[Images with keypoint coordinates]
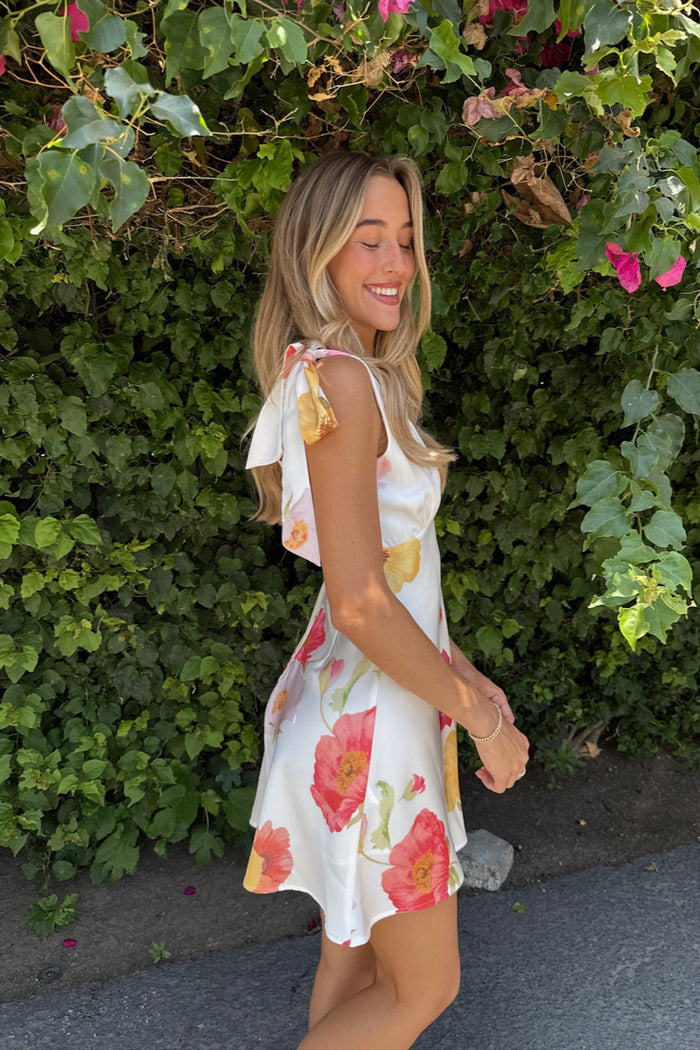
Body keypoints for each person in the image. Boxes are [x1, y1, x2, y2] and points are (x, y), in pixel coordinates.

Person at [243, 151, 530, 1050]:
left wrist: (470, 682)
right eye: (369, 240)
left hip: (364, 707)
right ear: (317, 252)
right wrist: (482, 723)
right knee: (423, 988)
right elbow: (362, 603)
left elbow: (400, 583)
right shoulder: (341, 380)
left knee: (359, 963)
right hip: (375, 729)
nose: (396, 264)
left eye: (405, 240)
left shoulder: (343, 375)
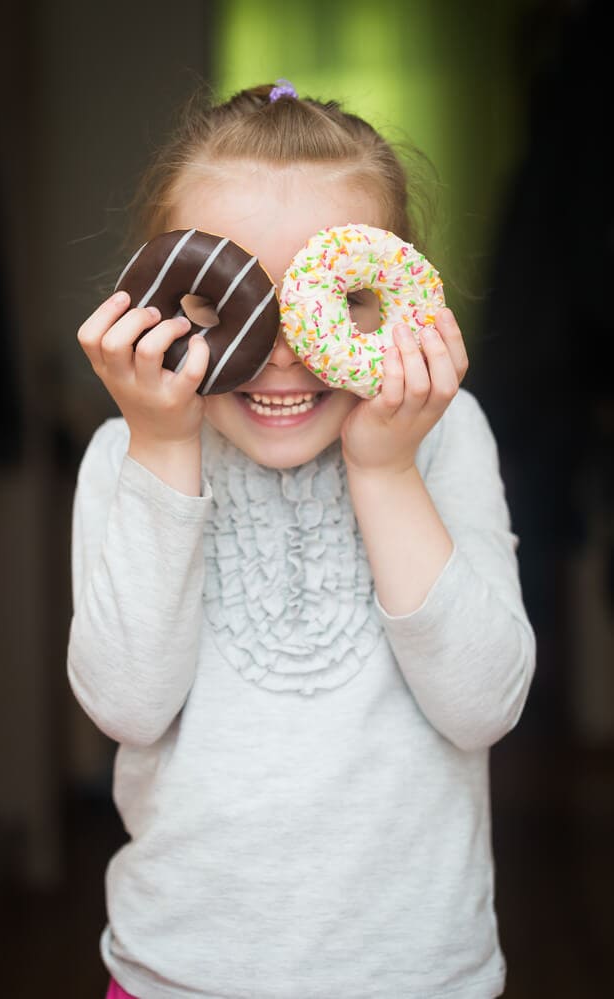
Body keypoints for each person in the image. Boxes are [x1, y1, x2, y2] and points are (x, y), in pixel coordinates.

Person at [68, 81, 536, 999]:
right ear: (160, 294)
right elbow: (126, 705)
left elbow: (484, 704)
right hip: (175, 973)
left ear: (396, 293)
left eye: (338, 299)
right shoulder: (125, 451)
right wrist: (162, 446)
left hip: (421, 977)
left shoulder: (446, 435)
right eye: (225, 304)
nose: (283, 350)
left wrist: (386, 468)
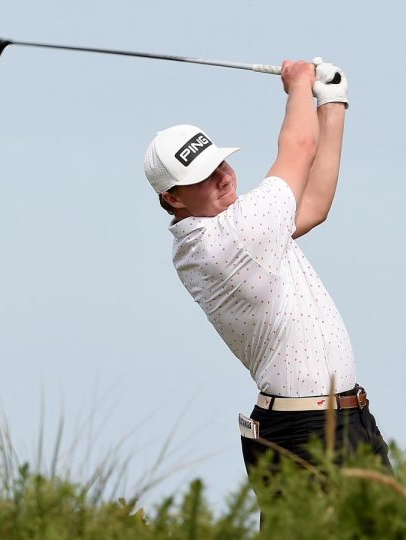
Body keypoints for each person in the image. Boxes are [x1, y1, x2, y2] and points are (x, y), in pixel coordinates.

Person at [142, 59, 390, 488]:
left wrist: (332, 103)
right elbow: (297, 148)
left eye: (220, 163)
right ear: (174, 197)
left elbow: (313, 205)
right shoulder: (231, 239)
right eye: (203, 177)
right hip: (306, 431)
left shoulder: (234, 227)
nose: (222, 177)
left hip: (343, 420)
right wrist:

Assigned task:
Word for word, print every record, and leave out any picture.

Output:
Body keypoints for each person in the image. Boxes are [x1, y1, x2, y2] and points are (x, y), in pixel coordinates.

Person at [243, 151, 530, 1050]:
left wrist: (470, 682)
right eye: (369, 240)
left hip: (364, 707)
right ear: (317, 252)
right wrist: (482, 723)
right knee: (423, 988)
right elbow: (362, 603)
left elbow: (400, 583)
right shoulder: (341, 380)
left knee: (359, 963)
right hip: (375, 729)
nose: (396, 264)
left eye: (405, 240)
left shoulder: (343, 375)
Body keypoints for each person in the image. Boxes are [x1, y1, x2, y2] and points are (x, y), in pixel coordinates.

Person at [68, 81, 536, 999]:
right ear: (160, 294)
right elbow: (126, 705)
left elbow: (484, 704)
right hip: (175, 973)
left ear: (396, 293)
left eye: (338, 299)
right shoulder: (125, 451)
right wrist: (162, 446)
left hip: (421, 977)
left shoulder: (446, 435)
right eye: (225, 304)
nose: (283, 350)
left wrist: (386, 468)
Body keypoints for each person in the image. Boxes are [x1, y1, x2, y2] and points are (x, y), in pixel coordinates.

Person at [142, 59, 390, 488]:
left wrist: (332, 103)
right elbow: (297, 148)
left eye: (220, 163)
right ear: (174, 197)
left elbow: (313, 205)
right shoulder: (231, 239)
right eye: (203, 177)
right hip: (306, 431)
left shoulder: (234, 227)
nose: (222, 177)
left hip: (343, 420)
right wrist:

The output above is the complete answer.